DESCRIPTION OF THE TASK →
Return each line of the data below exactly, omitting any pictures.
%%
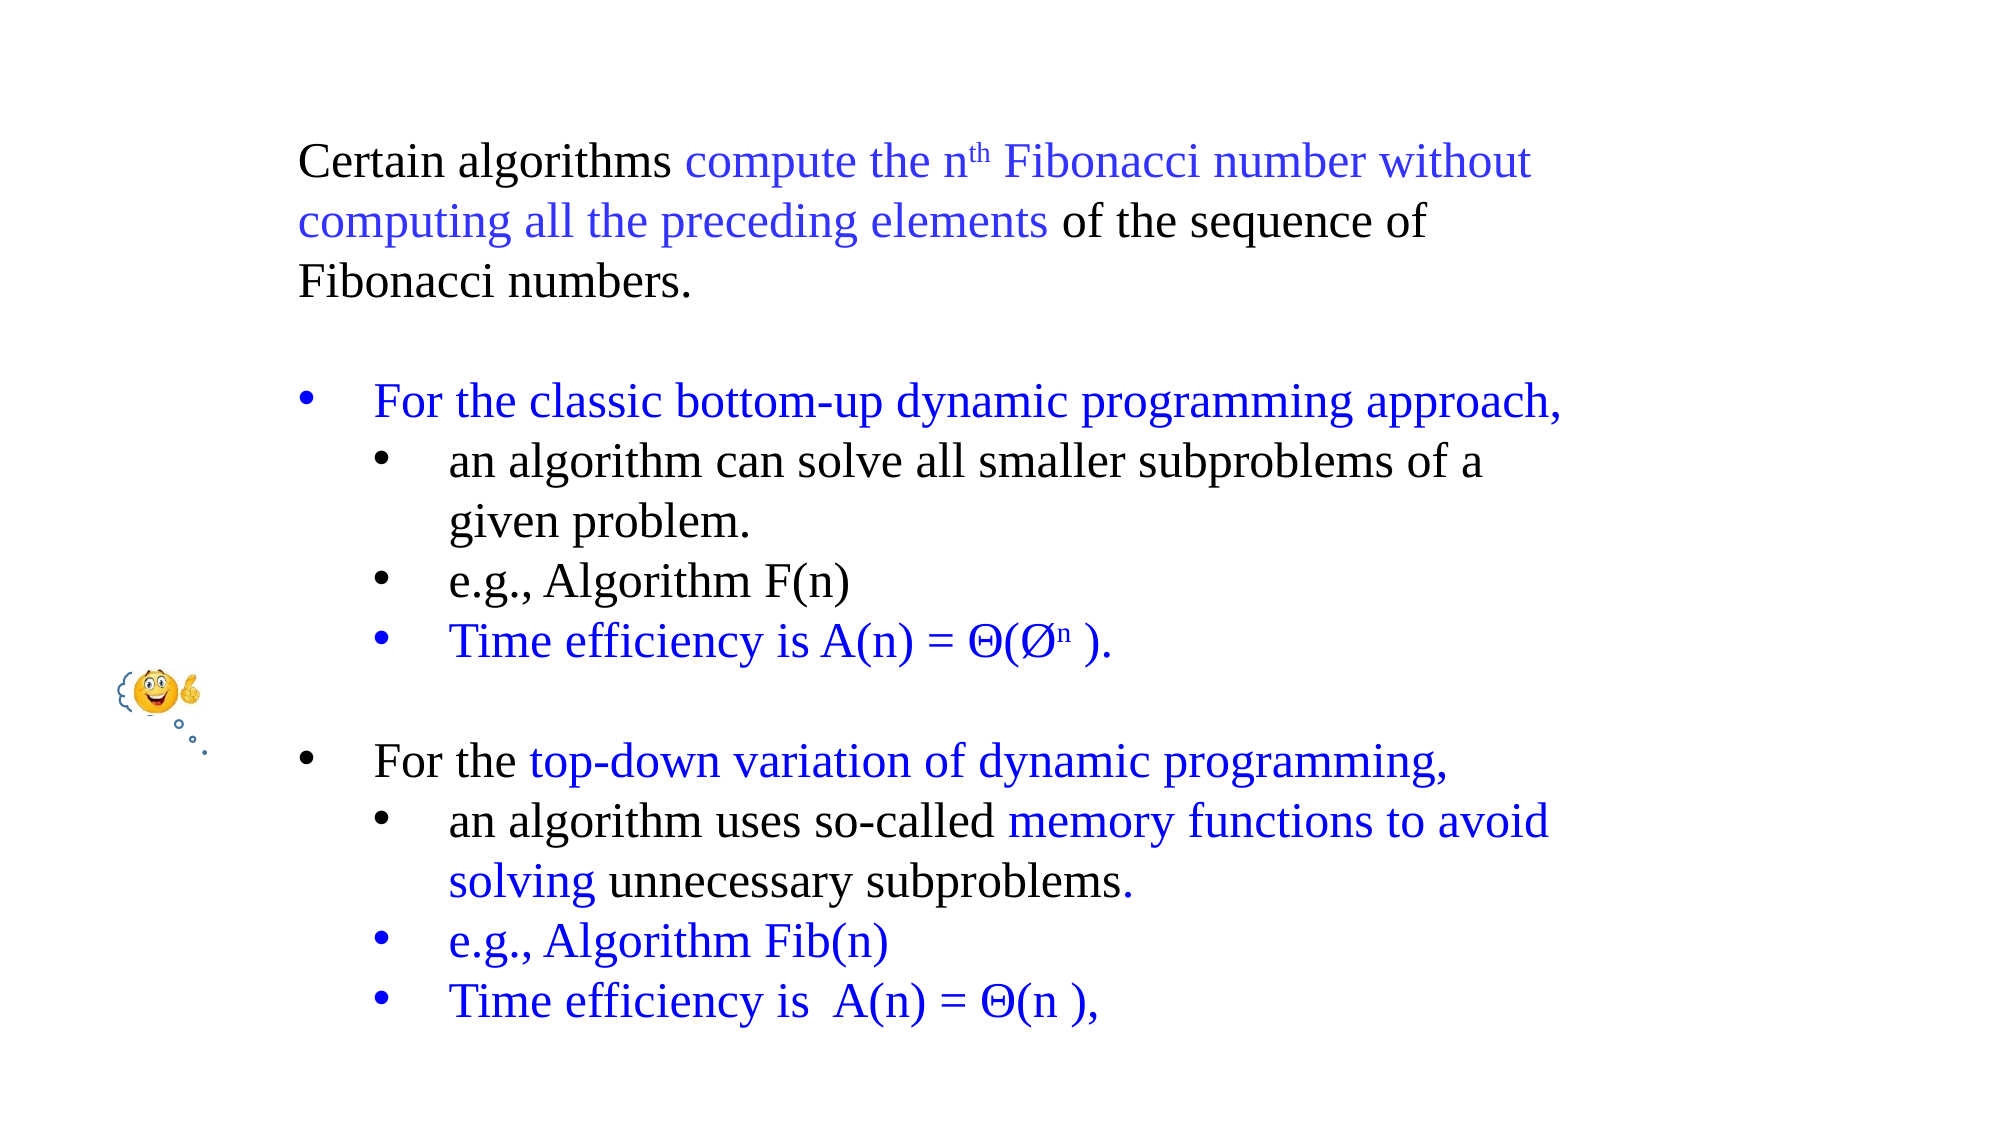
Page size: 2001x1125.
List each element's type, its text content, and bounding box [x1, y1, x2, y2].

picture [132, 667, 201, 715]
text_box [188, 735, 197, 743]
text_box [173, 719, 184, 730]
text_box Certain algorithms compute the nth Fibonacci number without computing all the preceding elements of the sequence of Fibonacci numbers. For the classic bottom-up dynamic programming approach, an algorithm can solve all smaller subproblems of a given problem. e.g., Algorithm F(n) Time efficiency is A(n) = Θ(Øn ). For the top-down variation of dynamic programming, an algorithm uses so-called memory functions to avoid solving unnecessary subproblems. e.g., Algorithm Fib(n) Time efficiency is A(n) = Θ(n ), [283, 119, 1612, 1095]
text_box [117, 671, 132, 713]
%%
OUTPUT →
Page size: 2001x1125.
List each element's type, its text content, and bounding box [x1, y1, x2, y2].

picture [132, 667, 201, 715]
text_box [188, 735, 197, 743]
text_box [173, 719, 184, 730]
text_box Certain algorithms compute the nth Fibonacci number without computing all the preceding elements of the sequence of Fibonacci numbers. For the classic bottom-up dynamic programming approach, an algorithm can solve all smaller subproblems of a given problem. e.g., Algorithm F(n) Time efficiency is A(n) = Θ(Øn ). For the top-down variation of dynamic programming, an algorithm uses so-called memory functions to avoid solving unnecessary subproblems. e.g., Algorithm Fib(n) Time efficiency is A(n) = Θ(n ), [283, 119, 1612, 1095]
text_box [117, 671, 132, 713]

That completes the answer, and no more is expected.